### THE PROBLEM
Find the string "text" in the records. Copy each line that has it.

### DATASET RECORDS
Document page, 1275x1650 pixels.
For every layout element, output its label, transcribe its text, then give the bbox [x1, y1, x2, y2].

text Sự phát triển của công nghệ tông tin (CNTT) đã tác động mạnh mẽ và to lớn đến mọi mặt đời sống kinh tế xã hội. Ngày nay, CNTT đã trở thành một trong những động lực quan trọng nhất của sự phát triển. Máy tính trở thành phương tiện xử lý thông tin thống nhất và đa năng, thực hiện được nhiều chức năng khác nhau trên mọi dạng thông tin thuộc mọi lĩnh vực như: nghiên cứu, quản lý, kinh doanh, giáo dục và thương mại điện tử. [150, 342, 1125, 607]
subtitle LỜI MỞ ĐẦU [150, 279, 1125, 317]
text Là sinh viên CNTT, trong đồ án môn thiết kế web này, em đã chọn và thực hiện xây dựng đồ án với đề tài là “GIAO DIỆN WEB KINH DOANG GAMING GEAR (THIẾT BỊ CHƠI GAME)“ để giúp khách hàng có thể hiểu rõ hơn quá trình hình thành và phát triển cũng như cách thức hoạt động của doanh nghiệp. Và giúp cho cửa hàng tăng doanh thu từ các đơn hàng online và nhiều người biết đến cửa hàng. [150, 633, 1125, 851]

### SOLUTION TO THIS EXERCISE
For every layout element, output its label, transcribe its text, then give the bbox [x1, y1, x2, y2].
text Sự phát triển của công nghệ tông tin (CNTT) đã tác động mạnh mẽ và to lớn đến mọi mặt đời sống kinh tế xã hội. Ngày nay, CNTT đã trở thành một trong những động lực quan trọng nhất của sự phát triển. Máy tính trở thành phương tiện xử lý thông tin thống nhất và đa năng, thực hiện được nhiều chức năng khác nhau trên mọi dạng thông tin thuộc mọi lĩnh vực như: nghiên cứu, quản lý, kinh doanh, giáo dục và thương mại điện tử. [150, 342, 1125, 607]
text Là sinh viên CNTT, trong đồ án môn thiết kế web này, em đã chọn và thực hiện xây dựng đồ án với đề tài là “GIAO DIỆN WEB KINH DOANG GAMING GEAR (THIẾT BỊ CHƠI GAME)“ để giúp khách hàng có thể hiểu rõ hơn quá trình hình thành và phát triển cũng như cách thức hoạt động của doanh nghiệp. Và giúp cho cửa hàng tăng doanh thu từ các đơn hàng online và nhiều người biết đến cửa hàng. [150, 633, 1125, 851]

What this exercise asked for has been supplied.